In mathematics, a supersingular variety is (usually) a smooth projective variety in nonzero characteristic such that for all n the slopes of the Newton polygon of the nth crystalline cohomology are all n/2 . For special classes of varieties such as elliptic curves it is common to use various ad hoc definitions of "supersingular", which are (usually) equivalent to the one given above.

The term "singular elliptic curve" (or "singular j-invariant") was at one times used to refer to complex elliptic curves whose ring of endomorphisms has rank 2, the maximum possible. Helmut Hasse discovered that, in finite characteristic, elliptic curves can have larger rings of endomorphisms of rank 4, and these were called "supersingular elliptic curves". Supersingular elliptic curves can also be characterized by the slopes of their crystalline cohomology, and the term "supersingular" was later extended to other varieties whose cohomology has similar properties. The terms "supersingular" or "singular" do not mean that the variety has singularities.

Examples include:
Supersingular elliptic curve. Elliptic curves in non-zero characteristic with an unusually large ring of endomorphisms of rank 4. 

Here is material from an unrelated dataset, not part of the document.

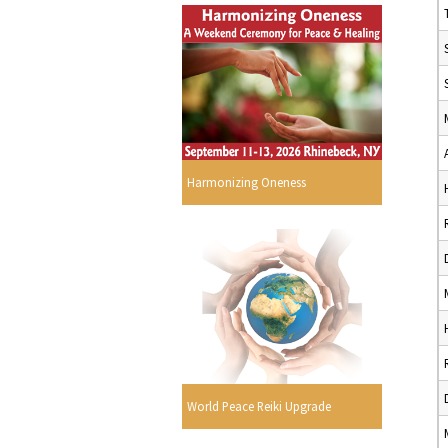
Harmonizing Oneness
World Peace Reiki Upgrade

Supersingular Abelian variety Sometimes defined to be an abelian variety isogenous to a product of supersingular elliptic curves, and sometimes defined to be an abelian variety of some rank g  whose endomorphism ring has rank (2g)2.  
Supersingular K3 surface. Certain K3 surfaces in non-zero characteristic. 
Supersingular Enriques surface. Certain Enriques surfaces in characteristic 2.
A surface is called Shioda supersingular if the rank of its Néron–Severi group is equal to its second Betti number.
A surface is called Artin supersingular if its formal Brauer group has infinite height.